骨盤 (Pelvis) は、腸骨と座骨と恥骨と、その三つが寄り合う中心の寛骨臼骨の4つで出来ています。
仔犬の成長過程で、その「寛骨臼」と「大腿骨頭」の形成のしかた、はまり方に問題が生じるのが「股関節形成不全」なのです。
C 股関節形成不全のメカニズム
* 股関節などの関節は、骨と筋肉が微妙なバランスを保ちながら成長してゆきます。ことに中・大型犬の場合は、成長期の成長の度合いがすさまじく、なんらかの理由で、骨と筋肉の成長バランスが崩れることがあります。そうなると、骨の成長スピードに筋肉の成長が追いつかなくなり、股関節に「ゆるみ」が生じてきます。
* 股関節がゆるむと「大腿骨頭」の動きで「寛骨臼」の縁がだんだんと破壊され、「寛骨臼」は、お皿のように浅くなります。これが「変形関節炎」です。
そうなれば、「寛骨臼」に対応する「大腿骨頭」の外形も、球形からお皿を伏せような形になります。そしてその変形した「大腿骨頭」の角が「寛骨臼」の内部を傷つけ、変形関節炎はさらに進行してゆくのです。
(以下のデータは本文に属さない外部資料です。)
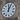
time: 12:04
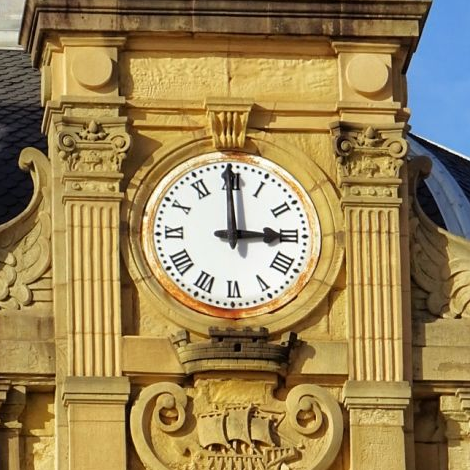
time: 2:59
* 大・中型犬で体重が重い分、股関節への負担も大きく、変形がひどくなり、痛みも増大し、益々動きが悪くなります。放っておくと年とともに歩けなくなり、やがて寝たきりになるのです。本当に難儀な病気です。
D 股関節形成不全の原因
はっきりした原因は不明ですが、これまでの研究で、遺伝性疾患であることが認められています。この病気に罹っている両親犬の間に生まれた仔犬のほとんどが発症します。しかし、遺伝だけが全てではありません。次項の留意点をご参照下さい。
E HD発症予防の飼育管理
(繁殖) HDの遺伝的素因を持たない犬を選ぶこと、そしてHDの遺伝的素因を 持った犬を交配させないこと。これが一番大切です。
(食事) カルシウムなどのミネラルやタンパク質を過度に含んだ食べ物を与え続 けると、骨と筋肉の成長バランスが崩れやすくなります。ですから給餌は 仔犬の成長段階に合わせた良質のフードにしたほうが良いと思われます。
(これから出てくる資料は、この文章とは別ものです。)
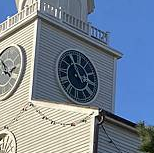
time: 2:54
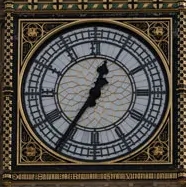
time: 12:35
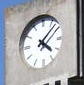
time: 4:07
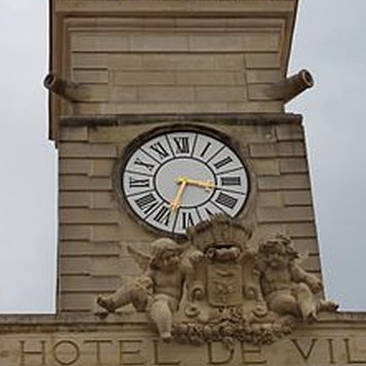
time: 3:33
(運動) 骨格形成途上の仔犬の成長期には、フリスビーやアジリティーといった 急回転やジャンプなどの、股関節に負担のかかる運動をさせないようにし ましょう。時期が来れば、いくらでも遊んでやれるのです。それまでは我 慢しましょう。 また、目安として一歳になるまでは、全力疾走などの過激な運動は避ける べきでしょう。とはいっても、筋肉の適度な発達が不可欠なので、無理の ない範囲で散歩や運動を行うことが大切です。